EXERCISE DIRECTIONS | Reproduce the items starting at the line that contains "right hip: (234, 258, -10)" and ending at the end of the items, keeping each point name. Scale every coordinate and depth value in the answers by 0.9, rounding to whole numbers with halves rounded up.

Human pose images with coordinates:
^^^^^^^^^^^^^^^^

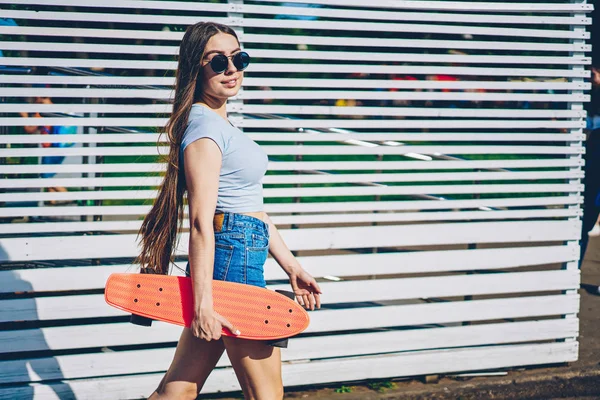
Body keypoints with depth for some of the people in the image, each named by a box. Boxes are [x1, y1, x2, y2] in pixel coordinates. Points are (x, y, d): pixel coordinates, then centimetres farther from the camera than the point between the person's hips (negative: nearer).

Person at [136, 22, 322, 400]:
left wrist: (291, 266, 21)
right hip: (234, 258, -10)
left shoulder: (223, 124, 17)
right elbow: (201, 221, -20)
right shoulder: (205, 127, -13)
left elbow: (252, 207, 22)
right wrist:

^^^^^^^^^^^^^^^^

WRITTEN REPLY |
right hip: (211, 232, -9)
left shoulder: (201, 112, 15)
right elbow: (181, 199, -18)
right shoulder: (185, 114, -12)
left elbow: (227, 186, 20)
right wrist:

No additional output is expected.